Father George Kelly’s take on marital happiness from

The Catholic Family Handbook

My Disclaimer

Three pillars of happiness:

To be a good wife, you must first understand your husband, recognizing the fundamental aspects of his character and how his personality differs from your own.

Secondly, you must accept him—accept him not only as a man, but as a man with an individuality unlike that of any other man on earth.

Finally, you must inspire him to achieve the fullest spiritual and emotional growth of which he is capable.

The good husband must also understand, accept, and inspire his wife so that she can achieve her full potentiality as a woman.

Let us examine these three requirements in detail.

Understanding:

Probably everyone over the age of six knows that men and women are different. Few of us understand the full extent of that difference. Their fundamental life interests are different; they think in a different way; they react differently to various emotional and physical stimuli.

The man who expects his wife to handle household affairs as he handles his affairs in the office, therefore, is expecting the impossible.

The woman who expects her husband to react as she does to the cry of a child overlooks the fundamental differences between the sexes.

Men are men, made with personality characteristics designed to help them do their work of providing leadership. Women are given endowments to enable them to perform their functions as bearers and educators of children.

As a result, a woman generally is more idealistic. She sees things in a more romantic, more emotional way. Her husband prefers to think of himself as more logical.

Faced with his wife’s statement that she dislikes one of his friends, he may demand to know why, appealing to her sense of logic. Because she thinks in a more intuitive way, she may not answer logically. “I can’t tell exactly why I dislike him,” she may say. “I just don’t feel he is a good influence.”

A man tends to be quick in his decisions. A woman tends to be slower and more deliberate. Observe how men and women shop at a department store. Before he enters the shop, the male has a fairly clear idea of what he wishes to buy. He goes directly to the appropriate counter, examines two or three samples, and makes his purchase. In a few minutes he is out of the store and about other business.

On the other hand, his wife usually will have no clear picture of what she intends to purchase. As she walks to the counter, she debates whether she should get one particular brand—or something else. She examines not three samples, but half a score, sometimes even as many as the clerk has in stock.

And even as she walks away with the package under her arm, she is not sure that she bought the right thing. She may still change her mind the next day and ask the shop to exchange the merchandise.

In his role as provider, the man must usually make decisions and act upon them quickly, and he generally cannot afford the luxury of worrying about them once they are made. Such emotions as he may have are pushed down deeply because of his continuing need to be decisive.

************

◆ Exercises to complete ◆
1) Quote the passage on marital happiness between "To be a good" and "from your own.", inclusive.
2) In the passage on marital happiness, how many samples does a man examine at the counter before making his purchase?

◆ Data shown ◆
************

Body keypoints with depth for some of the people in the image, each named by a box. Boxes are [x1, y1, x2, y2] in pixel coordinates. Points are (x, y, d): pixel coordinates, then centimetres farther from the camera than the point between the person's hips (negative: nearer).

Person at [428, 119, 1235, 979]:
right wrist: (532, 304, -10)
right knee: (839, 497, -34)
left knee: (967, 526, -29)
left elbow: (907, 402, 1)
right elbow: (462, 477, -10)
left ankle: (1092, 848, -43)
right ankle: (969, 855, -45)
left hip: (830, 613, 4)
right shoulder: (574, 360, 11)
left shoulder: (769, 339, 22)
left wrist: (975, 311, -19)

************

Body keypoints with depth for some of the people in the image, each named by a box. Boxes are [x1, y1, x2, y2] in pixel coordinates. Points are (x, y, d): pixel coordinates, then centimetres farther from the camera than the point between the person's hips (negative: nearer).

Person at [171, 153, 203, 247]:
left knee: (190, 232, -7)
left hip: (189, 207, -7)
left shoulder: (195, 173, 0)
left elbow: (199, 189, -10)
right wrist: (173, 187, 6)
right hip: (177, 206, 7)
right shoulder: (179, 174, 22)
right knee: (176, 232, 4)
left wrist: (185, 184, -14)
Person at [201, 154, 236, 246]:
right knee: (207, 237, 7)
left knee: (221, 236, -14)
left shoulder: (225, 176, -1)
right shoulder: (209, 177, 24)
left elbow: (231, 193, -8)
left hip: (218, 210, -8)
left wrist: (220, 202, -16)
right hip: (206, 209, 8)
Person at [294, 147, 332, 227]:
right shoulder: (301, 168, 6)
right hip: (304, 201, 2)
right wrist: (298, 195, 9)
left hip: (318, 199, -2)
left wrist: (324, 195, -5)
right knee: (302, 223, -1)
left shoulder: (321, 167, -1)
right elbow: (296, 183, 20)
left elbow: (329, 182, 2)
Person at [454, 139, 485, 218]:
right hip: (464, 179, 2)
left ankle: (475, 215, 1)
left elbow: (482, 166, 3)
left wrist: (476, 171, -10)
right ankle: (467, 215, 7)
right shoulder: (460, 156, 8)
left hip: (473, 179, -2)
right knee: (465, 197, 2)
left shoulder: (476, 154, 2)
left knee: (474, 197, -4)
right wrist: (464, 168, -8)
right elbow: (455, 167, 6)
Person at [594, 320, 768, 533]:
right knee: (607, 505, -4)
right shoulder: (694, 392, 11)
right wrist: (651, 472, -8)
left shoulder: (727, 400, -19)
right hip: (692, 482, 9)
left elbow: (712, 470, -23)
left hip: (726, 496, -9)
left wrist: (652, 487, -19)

************

◆ Outputs by task ◆
1)
To be a good wife, you must first understand your husband, recognizing the fundamental aspects of his character and how his personality differs from your own.

2) Two or three.